I’ve been using Stan for a while to fit hierarchical models, with good success (so thank you!). I recently got access to a computing cluster and have been looking into using MPI and map_rect to run my models on the cluster. The models I use generally take hours to days to run so the resulting speedup seems very useful. However, as someone new to MPI, I’m not sure I understand how the HMC estimation works with it.
My models generally estimate hierarchical data that have relatively little data at lower levels (I look at peoples’ performance on decision-making tasks, where the first level of data is choices on individual trials and the second level is subjects, where trials are nested within subjects), and so benefit greatly from partial pooling. If I run with only a few higher-level observations (i.e., only a few subjects’ data), models don’t converge or have other estimation issues. This makes me worry about splitting data into small shards with MPI because it seems that the model will not converge if it is only using a shard’s worth of data, but from my reading about MPI it seems that the information is shared among nodes during estimation so that this is not an issue. Or, do I need to make sure the amount of data in each shard is large enough to estimate the model on its own, or that enough shards are running at once to be able to share enough data across the nodes that are running? Any clarification, or direction to (relatively non-technical) resources I could use to learn about this, would be appreciated. Thank you!
I see, thank you for explaining. I think where part of my confusion is coming from is understanding when information is getting passed among nodes with MPI. If this is occurring at each leapfrog transition, does that mean that all the shards need to be able to run simultaneously? E.g., if I have 28 nodes, I should run a max of 28 shards (versus running more, smaller shards, but not at the same time). Or I am I still missing something here?

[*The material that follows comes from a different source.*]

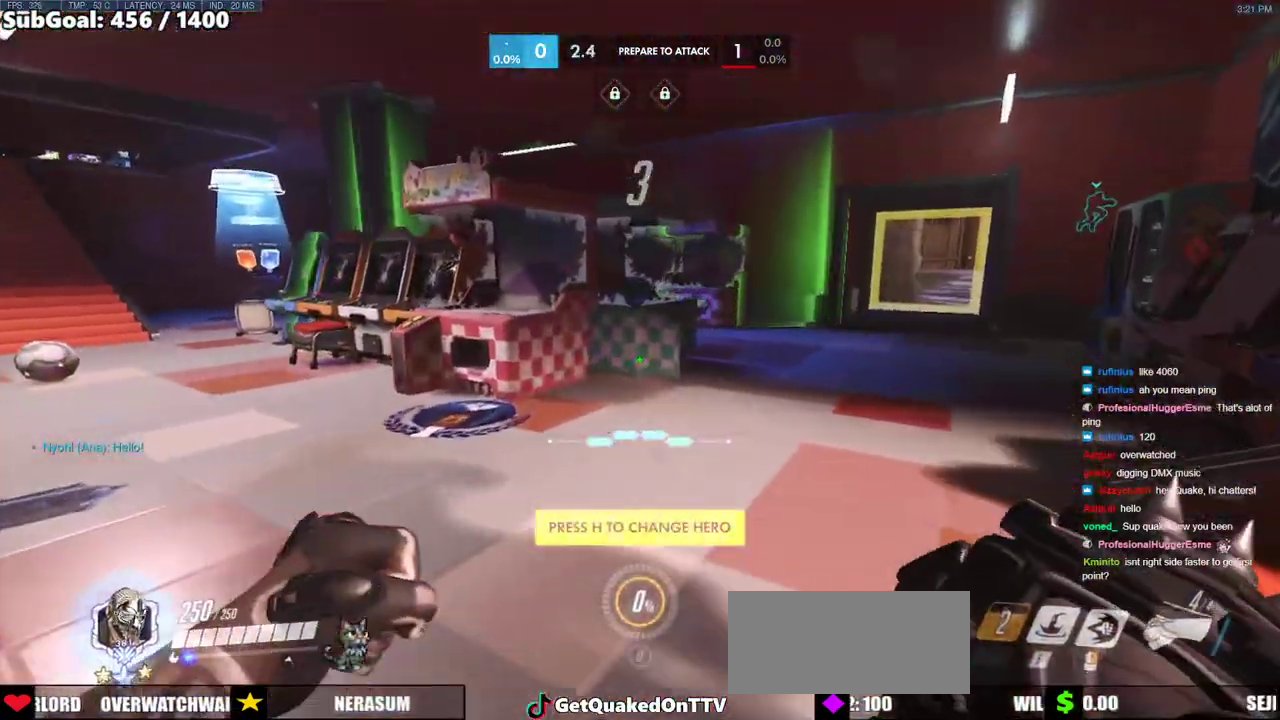
{"keys": ["w"], "mouse": [], "events": [[100, "a", "down"], [150, "d", "up"], [200, "a", "up"], [283, "space", "down"], [483, "space", "up"]]}
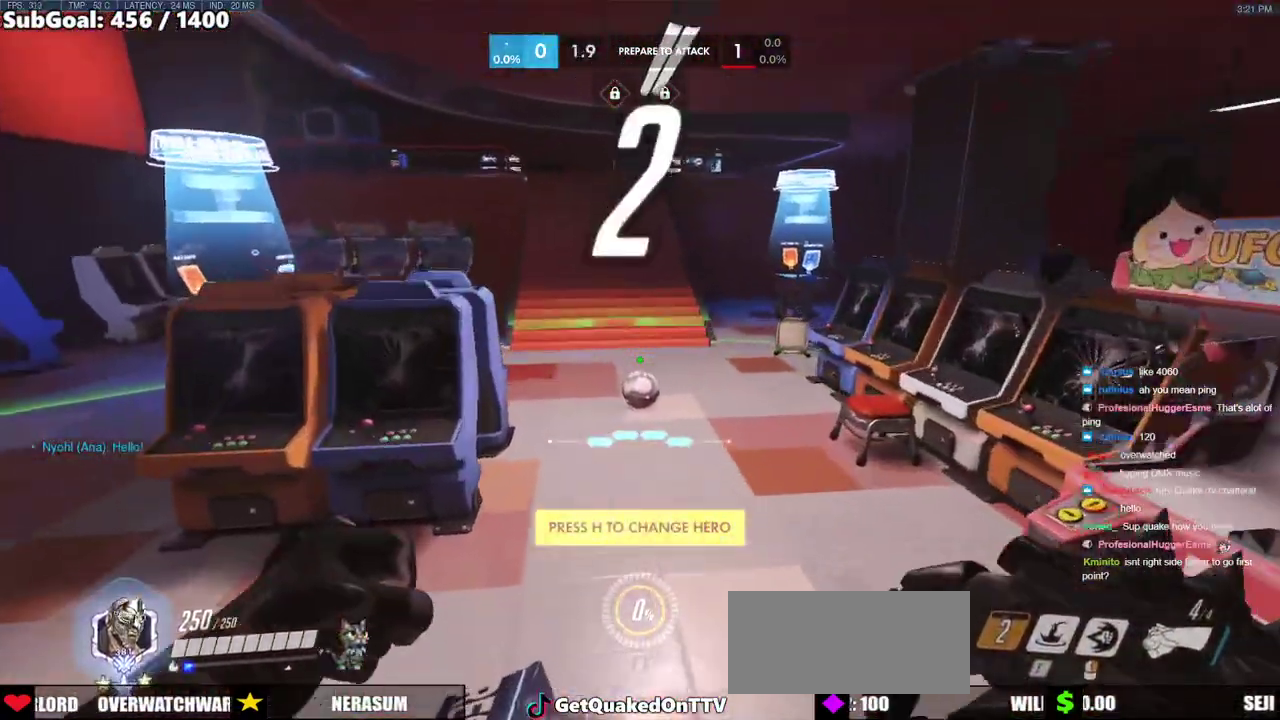
{"keys": ["w"], "mouse": [], "events": []}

Right. When map_rect is parallelized, the evaluation of the log density and its gradient are what gets parallelized. So that’s every leapfrog step.
With map_rect, you will get the same log density and gradients running in parallel using MPI, in parallel using multi-threading, or sequentially. The only thing MPI or multi-threading do is run map_rect in parallel. Stan can run map_rect in parallel safely because Stan programs have no user-facing side effects and it can synchronize the autodiff behind the scenes.
If there are N shards in a call to map_rect, then we can at most N-way parallelism. The most efficient thing to do is usually to set N to roughly the number of cores. I say “roughly” because of issues like hyperthreading and memory contention.